昨年末の活断層審査でも、東北電力・東通原発に敷地内に活断層の存在が認められた。ところがその後、この規制委の活断層認定に対する批判が噴出している。
東通原発が世間の注目を集めていたさなかの昨年12月26日、朝日新聞青森版にひときわ目を引く「規制委批判」記事が載った。規制委の審査結果に対し、「過去に政府の専門委員を務めた研究者から疑問の声が出ている」というのだ。
「(規制委の見解には)証拠があるのか」(遠田晋次・東北大学教授)
「100%活断層でないとの証明は(電力会社には)不可能。だが、規制委は証明できなければ活断層とする。もっと総合的に判断すべきだ」(山崎晴雄・首都大学東京教授)
東北電力は、原子炉建屋から数百メートルしか離れていないところで確認された活断層に対し「地層の変形は活断層によるものではなく、粘土が水を吸って膨張する『膨潤』が原因」という活断層研究の一般常識を覆す前代未聞の珍説を繰り出し、規制委への抵抗を続けていた。記事中では、このような東北電力を露骨に擁護する意見まで紹介している。
なお、朝日新聞がコメントを載せた山崎晴雄氏とは、旧原子力安全委員会WG(ワーキンググループ)の主査として東通原発や日本原燃・再処理工場の安全審査に関わり、施設の直近で確認された活断層を問題視する専門家の意見を黙殺し、危険性があることを承知で「安全」のお墨付きを与えてきた人物だ。

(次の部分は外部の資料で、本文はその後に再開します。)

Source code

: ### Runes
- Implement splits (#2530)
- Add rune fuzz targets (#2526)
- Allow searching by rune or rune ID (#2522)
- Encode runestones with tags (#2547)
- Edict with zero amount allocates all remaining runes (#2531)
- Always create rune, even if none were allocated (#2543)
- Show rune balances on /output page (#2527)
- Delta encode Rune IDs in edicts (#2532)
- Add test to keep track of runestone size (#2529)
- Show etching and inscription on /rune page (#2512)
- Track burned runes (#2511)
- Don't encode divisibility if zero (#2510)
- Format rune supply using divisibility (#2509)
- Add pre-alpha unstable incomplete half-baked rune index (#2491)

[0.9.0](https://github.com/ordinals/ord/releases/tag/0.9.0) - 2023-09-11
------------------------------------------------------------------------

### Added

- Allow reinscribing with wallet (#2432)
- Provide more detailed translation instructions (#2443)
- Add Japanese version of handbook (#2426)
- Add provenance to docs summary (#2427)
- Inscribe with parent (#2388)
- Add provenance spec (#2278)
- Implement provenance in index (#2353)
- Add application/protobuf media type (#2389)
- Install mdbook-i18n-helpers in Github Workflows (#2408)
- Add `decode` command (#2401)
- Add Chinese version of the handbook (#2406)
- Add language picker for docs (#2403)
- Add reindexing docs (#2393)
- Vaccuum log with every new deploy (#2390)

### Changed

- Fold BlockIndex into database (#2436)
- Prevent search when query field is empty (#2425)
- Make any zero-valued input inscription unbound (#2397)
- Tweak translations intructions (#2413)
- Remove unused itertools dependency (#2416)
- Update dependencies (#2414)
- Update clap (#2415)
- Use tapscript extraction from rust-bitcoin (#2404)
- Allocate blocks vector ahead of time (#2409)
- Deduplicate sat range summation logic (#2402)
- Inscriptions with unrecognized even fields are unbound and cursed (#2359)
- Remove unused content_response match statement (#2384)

そして同記事は、隣接する東京電力・東通原発の安全審査に関わった釜江克宏・京都大学教授の、「過去の審査に関わった専門家の見解も聞くべきだ」とするコメントで締め括られていた。
つまり、福島原発の大事故を経てもなお、かつての原発安全審査にはなんの問題もなかったと言わんばかりの記事なのだ。規制委の活断層審査の骨抜きを狙った記事とも読める。
原発事故からまもなく2年を迎えようという今、姿をくらませていた“御用学者”たちが自民党政権の復活と歩調を合わせるように再登場し、新聞を巻き込んだ世論操作を再開しているわけだ。だが、彼らの発言からは福島原発事故を招いたことに対する反省の色など何もうかがえない。新聞をはじめとする各メディアは、こういったコメントを検証もせず肯定的に載せることは避けるべきだ。